# Front Cutting Blade Adjustment???



## StillinSaigon (Nov 15, 2012)

*Front Cutting Blade Adjustment Lower than Rear???*

I just finished servicing my John Deere D130 42" Lawn Tractor for it's 50 hour service. I replaced the blades with the G5 Gator Fusion Blades but once again, I'm stuck in setting the cutting blades. When I first got the tractor I bought the John Deere AM130907 Deck Leveling gauge from my local John Deere Dealer.

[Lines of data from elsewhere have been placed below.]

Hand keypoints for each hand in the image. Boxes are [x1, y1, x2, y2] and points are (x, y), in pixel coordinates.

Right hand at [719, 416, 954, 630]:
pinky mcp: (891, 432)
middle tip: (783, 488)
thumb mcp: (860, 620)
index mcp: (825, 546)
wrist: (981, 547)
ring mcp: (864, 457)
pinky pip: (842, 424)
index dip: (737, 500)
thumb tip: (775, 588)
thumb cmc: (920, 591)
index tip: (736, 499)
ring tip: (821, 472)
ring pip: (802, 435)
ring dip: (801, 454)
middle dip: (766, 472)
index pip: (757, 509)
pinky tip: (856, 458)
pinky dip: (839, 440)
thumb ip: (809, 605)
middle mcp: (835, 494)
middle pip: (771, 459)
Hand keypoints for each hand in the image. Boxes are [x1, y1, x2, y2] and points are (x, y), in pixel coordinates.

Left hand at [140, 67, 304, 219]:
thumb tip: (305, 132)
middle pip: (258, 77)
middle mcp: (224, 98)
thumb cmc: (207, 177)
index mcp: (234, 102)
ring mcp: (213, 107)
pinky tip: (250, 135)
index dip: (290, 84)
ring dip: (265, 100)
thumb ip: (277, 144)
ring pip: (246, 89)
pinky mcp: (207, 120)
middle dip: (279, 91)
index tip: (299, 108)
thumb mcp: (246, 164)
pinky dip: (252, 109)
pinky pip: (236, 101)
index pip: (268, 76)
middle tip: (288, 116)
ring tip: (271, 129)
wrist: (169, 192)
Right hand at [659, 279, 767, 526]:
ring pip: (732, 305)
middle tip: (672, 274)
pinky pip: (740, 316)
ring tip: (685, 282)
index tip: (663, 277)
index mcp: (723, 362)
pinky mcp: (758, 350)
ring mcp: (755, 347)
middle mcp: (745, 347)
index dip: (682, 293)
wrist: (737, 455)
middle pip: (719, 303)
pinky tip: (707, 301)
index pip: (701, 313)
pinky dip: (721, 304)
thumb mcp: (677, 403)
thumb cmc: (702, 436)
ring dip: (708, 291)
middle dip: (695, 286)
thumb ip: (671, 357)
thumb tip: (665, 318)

I placed the deck at the 3" position so my hand could fit under it and placed the blades horizontally and from the cutting edge of the blades, I adjusted the 2 nuts on either side of the deck to 3". I also turned the right and left blades 180 degrees to make sure they were at exactly 3". I then rotated the blades vertically or from front to rear and made sure my adjustments were 3" at the back of the deck. THEN, the final step tells me to measure the blade tips at the front of the deck and lower them 1/8 - 1/4" LOWER than the measurement of 3" at the rear of the deck to prevent "double-cutting" and browning the tips of the cut grass.

I cut my grass at 2 1/2" with no problems using the factory blades the D130 came with, BUT was I actually cutting my grass at 2 1/4" because of the lowering required at the front of the deck as it's final measurement?

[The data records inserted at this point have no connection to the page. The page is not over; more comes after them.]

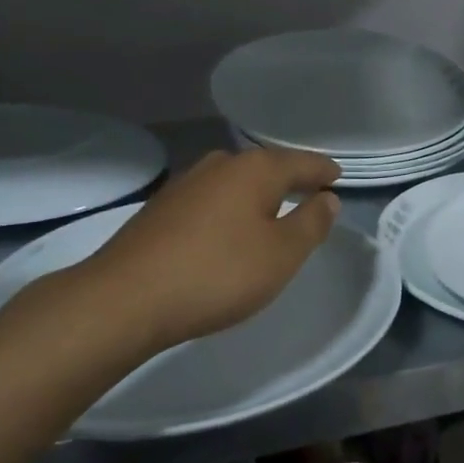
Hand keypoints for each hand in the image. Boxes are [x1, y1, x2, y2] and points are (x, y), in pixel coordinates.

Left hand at [0, 148, 340, 373]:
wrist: (125, 299)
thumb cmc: (218, 273)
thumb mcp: (282, 254)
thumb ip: (311, 223)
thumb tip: (327, 198)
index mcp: (254, 169)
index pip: (300, 163)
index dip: (323, 172)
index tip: (338, 178)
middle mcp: (219, 165)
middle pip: (265, 167)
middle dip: (289, 179)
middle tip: (309, 194)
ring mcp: (185, 184)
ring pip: (235, 183)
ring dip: (256, 195)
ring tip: (271, 212)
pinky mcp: (160, 209)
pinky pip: (211, 200)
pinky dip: (229, 210)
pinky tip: (228, 230)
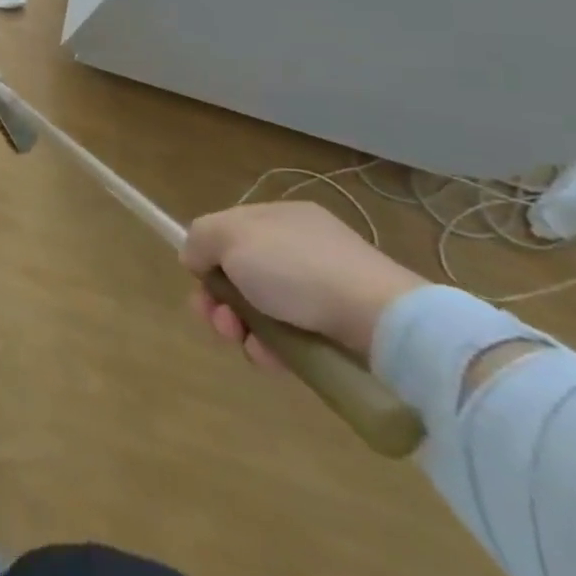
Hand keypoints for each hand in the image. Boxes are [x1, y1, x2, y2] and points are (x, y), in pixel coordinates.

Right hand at [179, 201, 425, 367]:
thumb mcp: (230, 236)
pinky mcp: (340, 329)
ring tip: (244, 342)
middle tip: (217, 319)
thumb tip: (195, 258)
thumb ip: (200, 239)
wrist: (380, 321)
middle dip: (219, 300)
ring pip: (261, 309)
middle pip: (240, 274)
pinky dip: (272, 347)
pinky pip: (290, 335)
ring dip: (240, 327)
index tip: (199, 281)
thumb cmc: (296, 268)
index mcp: (278, 218)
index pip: (227, 233)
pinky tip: (270, 357)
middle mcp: (300, 248)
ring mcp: (323, 289)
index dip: (206, 257)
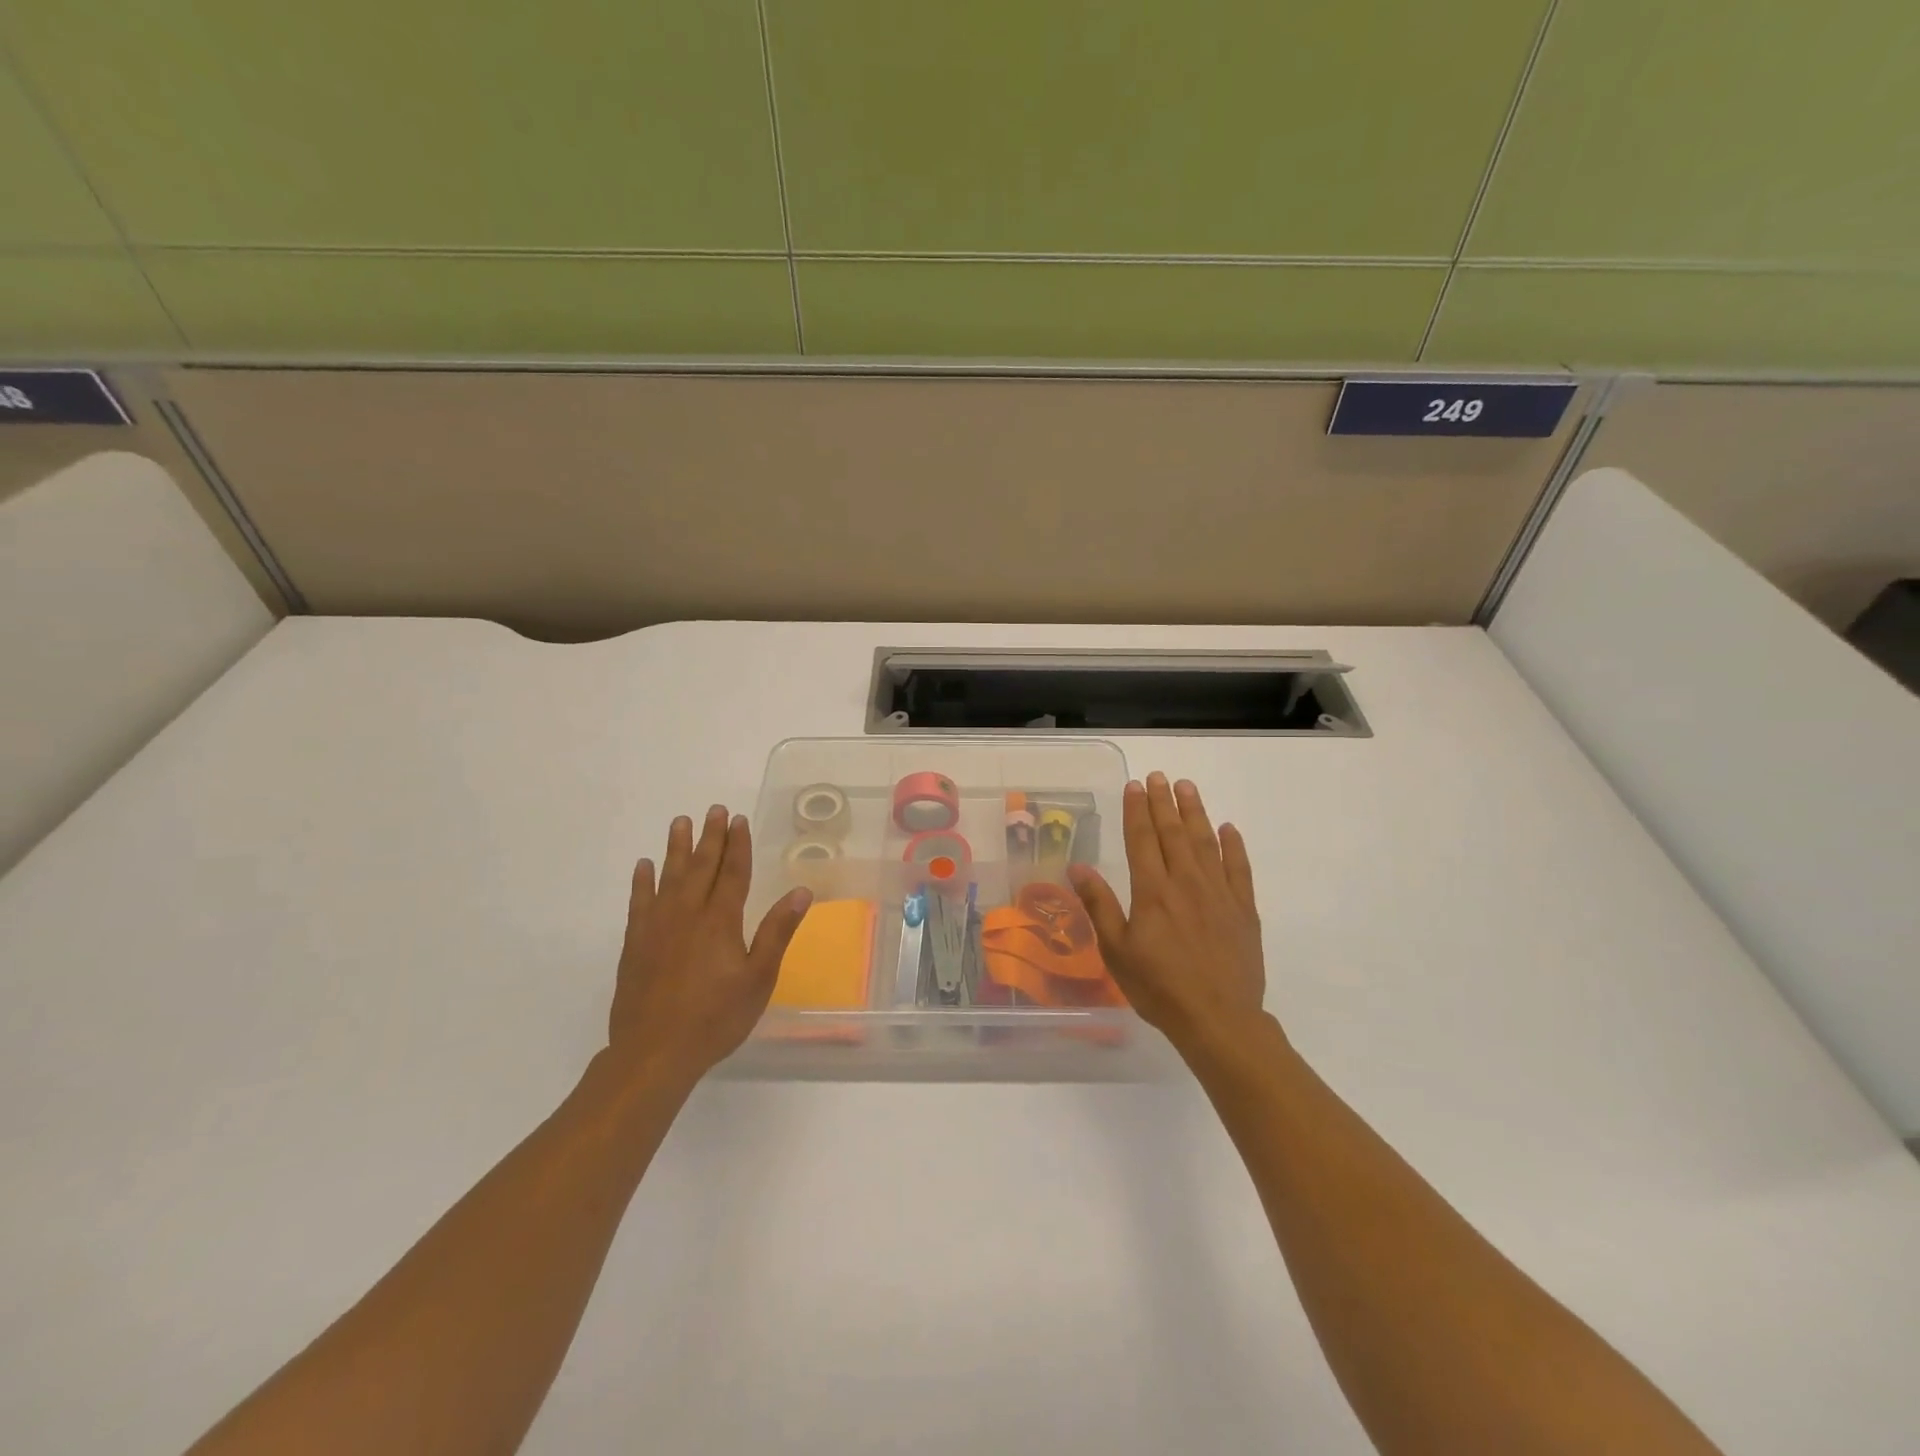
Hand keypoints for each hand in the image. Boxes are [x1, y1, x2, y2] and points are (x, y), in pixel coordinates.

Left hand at [607, 805, 811, 1086]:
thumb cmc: (715, 1017)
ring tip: (680, 822)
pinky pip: (639, 902)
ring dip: (676, 849)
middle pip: (701, 867)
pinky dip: (642, 882)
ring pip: (669, 877)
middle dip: (710, 837)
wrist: (654, 1052)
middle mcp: (688, 914)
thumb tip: (801, 891)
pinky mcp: (635, 944)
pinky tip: (643, 867)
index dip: (737, 845)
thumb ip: (777, 932)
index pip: (732, 873)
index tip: (738, 820)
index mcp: (721, 921)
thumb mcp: (759, 978)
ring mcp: (657, 927)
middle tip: (714, 810)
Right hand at [1068, 773, 1270, 1054]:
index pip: (1142, 839)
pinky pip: (1239, 868)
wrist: (1219, 1020)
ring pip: (1206, 842)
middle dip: (1164, 802)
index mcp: (1153, 891)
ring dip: (1195, 812)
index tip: (1135, 786)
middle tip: (1159, 776)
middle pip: (1173, 833)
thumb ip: (1099, 905)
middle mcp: (1186, 882)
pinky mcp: (1243, 910)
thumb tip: (1078, 867)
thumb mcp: (1117, 951)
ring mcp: (1219, 894)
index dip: (1137, 810)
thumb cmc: (1159, 988)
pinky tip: (1229, 829)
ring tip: (1188, 787)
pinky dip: (1234, 846)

Now that I've replaced the blades and serviced the Deck completely, Am I supposed to:

1. Set the deck at 2 1/2" and adjust the blades if that's the height that I cut at? (not that I care about the height so much)

and/or

2. Set the cutting blades horizontally and at the back of the deck at 2 1/2" PLUS the 1/8th - 1/4" difference that I'll have to lower the deck in the front on that one nut according to the John Deere booklet that came with my tractor.:fineprint

Any Help would be much appreciated & Thanks in advance.:usa:

~StillinSaigon~

"Still Living on the Right Side of Dirt"


----------